Bisnis.com, JAKARTA - Selama pandemi Covid-19, banyak perusahaan yang berlomba-lomba memberikan bantuan sosial kepada masyarakat sebagai bagian dari kegiatan corporate social responsibility (CSR).
Yuswohady, Managing Partner Inventure membagi kegiatan CSR dalam tiga spektrum. Pertama, kegiatan yang sifatnya charity/giving dan seringkali tidak terkait dengan bisnis perusahaan.
Kedua, CSR yang diselaraskan dengan kepentingan bisnis dan biasanya tertujuan untuk mendongkrak reputasi brand, membangun relasi/loyalitas dengan stakeholders, atau bertujuan mendorong penjualan.
Ketiga, kegiatan CSR yang secara strategis menyatu dengan visi-misi-strategi bisnis perusahaan. CSR jenis terakhir ini (biasa disebut CSV atau creating shared value) biasanya dilakukan secara sistematis, terstruktur, dan berorientasi jangka panjang. Bentuknya tidak hanya sekadar charity atau pembentukan citra korporat, tapi betul-betul dalam rangka menciptakan social benefit yang berdampak pada masyarakat.
Dari ketiga bentuk CSR tersebut, saat ini, terutama di masa pandemi banyak perusahaan yang melakukan kegiatan sosial lebih mengarah kepada pada kegiatan charity dibandingkan dengan program CSR yang benar-benar menyentuh langsung persoalan pandemi.
Padahal, banyak sektor yang terkait dalam persoalan di masa pandemi ini mulai dari pendidikan, pengangguran, kesejahteraan sosial, kesehatan, hingga UMKM. Namun, karena pandemi terjadi secara tiba-tiba dan cepat, perusahaan belum sempat merancang solusi sistematis melalui program CSR. Apalagi banyak perusahaan yang penjualannya juga ikut merosot akibat pandemi sehingga belum sempat memikirkan program CSR yang sistematis.
Baca Juga
“Saat ini sifat CSR nya masih dalam bentuk membantu masker atau hand sanitizer karena belum terpikir ke arah strategis untuk mencari solusi di masa pandemi. Namun saya prediksi ke depan nantinya CSR perusahaan arahnya akan ke situ [strategi jangka panjang solusi di masa pandemi] karena kita juga belum tahu kapan pandemi ini berakhir bisa 1 tahun atau bahkan 5 hingga 10 tahun ke depan,” tuturnya.

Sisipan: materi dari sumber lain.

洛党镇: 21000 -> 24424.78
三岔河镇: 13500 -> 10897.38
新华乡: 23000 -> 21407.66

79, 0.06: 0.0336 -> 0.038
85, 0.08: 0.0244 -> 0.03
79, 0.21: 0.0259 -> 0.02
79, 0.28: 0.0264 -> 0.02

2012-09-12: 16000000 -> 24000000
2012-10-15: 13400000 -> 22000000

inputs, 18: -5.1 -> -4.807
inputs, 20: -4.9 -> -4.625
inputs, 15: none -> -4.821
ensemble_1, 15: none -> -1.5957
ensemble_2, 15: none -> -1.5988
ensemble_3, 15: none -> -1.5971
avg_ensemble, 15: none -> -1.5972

Yuswohady mengatakan bahwa biasanya perusahaan yang memiliki program CSR yang tersistematis dan sifatnya jangka panjang serta benar-benar dapat memberdayakan masyarakat, lebih banyak dilakukan oleh perusahaan-perusahaan besar, terutama yang sudah memiliki divisi khusus CSR.
Menurutnya, perusahaan-perusahaan besar tersebut sudah memiliki strategi CSR yang mapan dan rapi. Sifatnya pun tidak hanya untuk membangun branding tetapi betul-betul sebagai bentuk tanggung jawab sosial untuk memecahkan berbagai persoalan sosial.
“Perusahaan sudah merasa bahwa mereka telah dibantu oleh pemerintah dan juga masyarakat maka mereka pun merasa bertanggung jawab untuk mengembalikan sebagian profit yang mereka milik untuk mengembangkan kegiatan CSR yang menyentuh dan bermanfaat langsung bagi masyarakat,” jelasnya.
Sementara itu, untuk perusahaan yang masih dalam tahap menengah biasanya masih belum memiliki program khusus CSR dan kalaupun ada kegiatan CSR nya biasanya masih terkait dengan bisnis dan masuk ke dalam ranah marketing komunikasi sehingga tujuannya untuk kegiatan sosial sekaligus branding dan meningkatkan penjualan.
Menurut Yuswo, besarnya tingkat kepedulian atau anggaran yang dikucurkan perusahaan-perusahaan besar tersebut untuk mendukung program CSR juga tergantung pada pemilik perusahaan. Jika sang founder memiliki jiwa sosial tinggi maka anggaran serta program yang dikembangkan tersebut juga akan mendapatkan prioritas.